The legislation also directs resources towards a more confrontational approach to China, including establishing a fund that could be used to send military resources to Taiwan in much the same way that the US has backed Ukraine. It also invests in new military technologies, including artificial intelligence, and bolsters the US production of ammunition.
The US has also moved in recent years to ban the military from purchasing Chinese products, and the defence bill extended that with prohibitions on Chinese goods from garlic in military commissaries to drone technology.
The Chinese foreign ministry responded to that move last week by calling the bans laughable.
"I do not think it could ever occur to garlic that it would pose a major threat to the US," said Mao Ning, a ministry spokeswoman. "From drones to cranes, from refrigerators to garlic, more and more Chinese-made products have been accused by the US of posing national security risks. But has the US shown any reliable evidence or rationale to back up those accusations?" But in Congress, Republican and Democratic lawmakers have been mostly united in their stance that China is a rising threat. Instead, it was culture war issues that divided lawmakers on the bill, which took months to negotiate.
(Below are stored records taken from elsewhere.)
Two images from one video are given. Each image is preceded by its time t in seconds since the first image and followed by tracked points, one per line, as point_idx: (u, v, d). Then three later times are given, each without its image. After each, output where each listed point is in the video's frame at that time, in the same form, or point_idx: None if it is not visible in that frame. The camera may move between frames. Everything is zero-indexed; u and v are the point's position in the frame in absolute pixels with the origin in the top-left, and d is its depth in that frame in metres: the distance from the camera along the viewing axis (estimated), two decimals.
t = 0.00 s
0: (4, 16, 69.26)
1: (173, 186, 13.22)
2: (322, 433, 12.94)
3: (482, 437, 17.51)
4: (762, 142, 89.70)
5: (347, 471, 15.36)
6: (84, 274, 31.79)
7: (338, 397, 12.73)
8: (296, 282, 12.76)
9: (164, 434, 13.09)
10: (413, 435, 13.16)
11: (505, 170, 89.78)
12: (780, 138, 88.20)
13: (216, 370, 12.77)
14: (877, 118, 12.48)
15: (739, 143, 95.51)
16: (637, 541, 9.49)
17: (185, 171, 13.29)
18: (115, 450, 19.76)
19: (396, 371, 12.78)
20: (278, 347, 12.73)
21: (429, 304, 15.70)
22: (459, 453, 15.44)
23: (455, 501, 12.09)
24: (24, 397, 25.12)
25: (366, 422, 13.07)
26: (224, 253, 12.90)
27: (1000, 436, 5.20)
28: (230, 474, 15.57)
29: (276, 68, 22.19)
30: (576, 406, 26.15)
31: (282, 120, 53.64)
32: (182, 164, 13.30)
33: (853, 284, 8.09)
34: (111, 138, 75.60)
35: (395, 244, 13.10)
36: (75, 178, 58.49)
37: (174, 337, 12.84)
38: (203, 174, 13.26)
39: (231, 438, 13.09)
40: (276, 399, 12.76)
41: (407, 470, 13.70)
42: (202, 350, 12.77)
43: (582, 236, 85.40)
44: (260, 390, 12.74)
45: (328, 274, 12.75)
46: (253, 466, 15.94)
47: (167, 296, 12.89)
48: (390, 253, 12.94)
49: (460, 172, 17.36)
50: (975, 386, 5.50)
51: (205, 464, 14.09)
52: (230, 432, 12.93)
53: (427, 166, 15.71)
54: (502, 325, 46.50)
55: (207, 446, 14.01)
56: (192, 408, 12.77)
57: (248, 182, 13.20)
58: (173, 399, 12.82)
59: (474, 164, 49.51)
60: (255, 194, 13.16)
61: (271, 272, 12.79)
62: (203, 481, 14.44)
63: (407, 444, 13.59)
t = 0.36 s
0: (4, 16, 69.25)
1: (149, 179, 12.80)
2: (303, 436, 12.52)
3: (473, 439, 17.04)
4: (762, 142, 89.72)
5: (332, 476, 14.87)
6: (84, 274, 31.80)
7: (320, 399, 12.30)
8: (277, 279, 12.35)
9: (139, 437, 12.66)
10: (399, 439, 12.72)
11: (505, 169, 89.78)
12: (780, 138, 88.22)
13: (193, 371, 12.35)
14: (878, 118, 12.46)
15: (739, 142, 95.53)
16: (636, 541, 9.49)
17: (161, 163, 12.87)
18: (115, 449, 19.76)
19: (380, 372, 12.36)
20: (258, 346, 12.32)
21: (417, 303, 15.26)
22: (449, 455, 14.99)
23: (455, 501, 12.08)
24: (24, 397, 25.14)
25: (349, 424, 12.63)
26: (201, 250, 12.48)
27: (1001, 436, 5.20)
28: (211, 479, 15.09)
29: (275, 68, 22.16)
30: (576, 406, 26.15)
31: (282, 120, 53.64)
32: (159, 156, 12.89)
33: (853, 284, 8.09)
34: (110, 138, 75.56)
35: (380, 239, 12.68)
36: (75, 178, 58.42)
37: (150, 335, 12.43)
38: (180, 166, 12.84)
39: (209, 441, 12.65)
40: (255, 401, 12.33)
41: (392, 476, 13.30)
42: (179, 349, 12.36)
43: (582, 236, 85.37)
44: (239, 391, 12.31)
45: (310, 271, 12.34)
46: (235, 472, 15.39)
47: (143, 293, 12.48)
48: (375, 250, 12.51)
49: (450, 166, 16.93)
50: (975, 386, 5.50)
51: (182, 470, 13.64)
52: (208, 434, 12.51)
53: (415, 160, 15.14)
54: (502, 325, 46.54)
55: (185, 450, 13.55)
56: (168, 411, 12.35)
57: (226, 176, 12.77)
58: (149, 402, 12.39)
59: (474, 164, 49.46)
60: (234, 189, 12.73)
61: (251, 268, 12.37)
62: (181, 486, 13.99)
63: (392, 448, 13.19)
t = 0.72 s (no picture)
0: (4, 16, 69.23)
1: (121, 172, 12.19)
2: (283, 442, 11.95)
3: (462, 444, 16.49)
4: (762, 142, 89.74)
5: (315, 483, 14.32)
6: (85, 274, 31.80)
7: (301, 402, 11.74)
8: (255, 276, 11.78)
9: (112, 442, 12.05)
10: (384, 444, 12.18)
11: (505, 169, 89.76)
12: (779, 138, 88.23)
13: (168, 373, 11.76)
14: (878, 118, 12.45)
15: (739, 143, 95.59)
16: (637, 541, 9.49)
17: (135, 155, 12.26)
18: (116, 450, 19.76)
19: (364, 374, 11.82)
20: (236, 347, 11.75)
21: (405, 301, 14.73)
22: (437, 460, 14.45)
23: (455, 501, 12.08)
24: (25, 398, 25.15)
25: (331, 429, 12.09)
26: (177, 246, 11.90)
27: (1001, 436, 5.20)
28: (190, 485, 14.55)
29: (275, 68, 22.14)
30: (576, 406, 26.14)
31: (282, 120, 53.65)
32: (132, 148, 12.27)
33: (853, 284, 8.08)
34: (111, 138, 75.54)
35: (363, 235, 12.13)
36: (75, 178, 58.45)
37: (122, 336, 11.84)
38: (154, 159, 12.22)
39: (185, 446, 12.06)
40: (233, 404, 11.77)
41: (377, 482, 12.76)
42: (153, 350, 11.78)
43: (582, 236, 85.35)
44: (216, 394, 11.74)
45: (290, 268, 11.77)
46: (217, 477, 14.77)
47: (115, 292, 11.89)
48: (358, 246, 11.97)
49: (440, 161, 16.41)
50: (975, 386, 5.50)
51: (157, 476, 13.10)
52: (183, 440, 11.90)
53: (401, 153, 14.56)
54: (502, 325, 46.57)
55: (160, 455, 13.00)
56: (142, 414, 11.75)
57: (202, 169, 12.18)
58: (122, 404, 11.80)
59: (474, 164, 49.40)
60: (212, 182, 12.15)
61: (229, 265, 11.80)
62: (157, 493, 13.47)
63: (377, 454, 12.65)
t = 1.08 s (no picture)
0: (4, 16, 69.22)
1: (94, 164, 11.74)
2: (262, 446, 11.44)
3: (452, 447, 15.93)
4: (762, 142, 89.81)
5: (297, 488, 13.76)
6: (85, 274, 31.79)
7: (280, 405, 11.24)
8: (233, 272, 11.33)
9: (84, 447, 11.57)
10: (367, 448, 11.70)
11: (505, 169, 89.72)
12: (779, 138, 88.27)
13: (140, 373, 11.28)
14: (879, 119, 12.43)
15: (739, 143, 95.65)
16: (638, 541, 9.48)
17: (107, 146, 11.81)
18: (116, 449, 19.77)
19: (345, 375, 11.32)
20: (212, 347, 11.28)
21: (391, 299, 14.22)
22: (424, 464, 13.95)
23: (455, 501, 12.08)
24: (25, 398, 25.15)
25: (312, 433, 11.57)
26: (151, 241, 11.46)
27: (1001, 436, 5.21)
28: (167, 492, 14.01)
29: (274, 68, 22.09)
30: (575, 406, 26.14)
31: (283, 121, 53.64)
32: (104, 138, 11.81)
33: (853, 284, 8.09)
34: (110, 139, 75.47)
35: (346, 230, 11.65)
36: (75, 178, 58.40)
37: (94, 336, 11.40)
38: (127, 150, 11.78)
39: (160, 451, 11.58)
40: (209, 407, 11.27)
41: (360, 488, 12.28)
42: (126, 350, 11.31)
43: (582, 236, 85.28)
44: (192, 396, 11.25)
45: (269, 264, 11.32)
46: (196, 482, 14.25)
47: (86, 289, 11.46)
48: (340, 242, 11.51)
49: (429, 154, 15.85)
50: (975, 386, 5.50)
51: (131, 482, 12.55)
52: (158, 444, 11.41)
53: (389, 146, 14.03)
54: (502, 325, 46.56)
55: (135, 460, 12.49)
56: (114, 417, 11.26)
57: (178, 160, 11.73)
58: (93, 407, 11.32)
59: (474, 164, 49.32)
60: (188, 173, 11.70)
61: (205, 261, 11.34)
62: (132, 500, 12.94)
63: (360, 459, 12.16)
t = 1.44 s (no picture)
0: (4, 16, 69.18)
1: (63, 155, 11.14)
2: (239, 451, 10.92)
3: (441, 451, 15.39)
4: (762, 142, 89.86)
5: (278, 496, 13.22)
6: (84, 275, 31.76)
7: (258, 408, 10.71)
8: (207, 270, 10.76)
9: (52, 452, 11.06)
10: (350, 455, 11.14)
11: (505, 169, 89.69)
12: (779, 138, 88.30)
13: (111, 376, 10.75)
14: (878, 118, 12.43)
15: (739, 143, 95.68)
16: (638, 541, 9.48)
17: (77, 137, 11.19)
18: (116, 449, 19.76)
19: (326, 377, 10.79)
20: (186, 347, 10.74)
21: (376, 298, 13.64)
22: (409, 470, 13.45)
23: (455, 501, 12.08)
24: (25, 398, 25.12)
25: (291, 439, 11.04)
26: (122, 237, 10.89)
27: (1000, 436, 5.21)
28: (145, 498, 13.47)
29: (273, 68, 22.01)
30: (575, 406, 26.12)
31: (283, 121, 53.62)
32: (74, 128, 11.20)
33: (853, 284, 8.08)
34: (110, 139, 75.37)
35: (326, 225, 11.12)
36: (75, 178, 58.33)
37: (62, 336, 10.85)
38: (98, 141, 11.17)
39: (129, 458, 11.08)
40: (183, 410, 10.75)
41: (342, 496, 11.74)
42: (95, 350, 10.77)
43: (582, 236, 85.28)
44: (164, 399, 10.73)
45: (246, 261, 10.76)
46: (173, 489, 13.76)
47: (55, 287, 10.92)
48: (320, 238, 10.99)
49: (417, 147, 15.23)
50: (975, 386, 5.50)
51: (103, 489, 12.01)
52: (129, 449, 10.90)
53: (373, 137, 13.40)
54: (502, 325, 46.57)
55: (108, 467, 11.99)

The Republican-controlled House had passed a version of the bill in June that would have banned the Defence Department's policy of reimbursing costs for service members who travel to another state for an abortion, ended gender affirming care for transgender troops and weeded out diversity initiatives in the military.
Most of those provisions did not make it into the final package, though Republicans are expecting Donald Trump to make sweeping changes to Pentagon policy when he enters office in January.
The bill also still prohibits funding for teaching critical race theory in the military and prohibits TRICARE health plans from covering gender dysphoria treatment for children under 18 if that treatment could result in "sterilisation".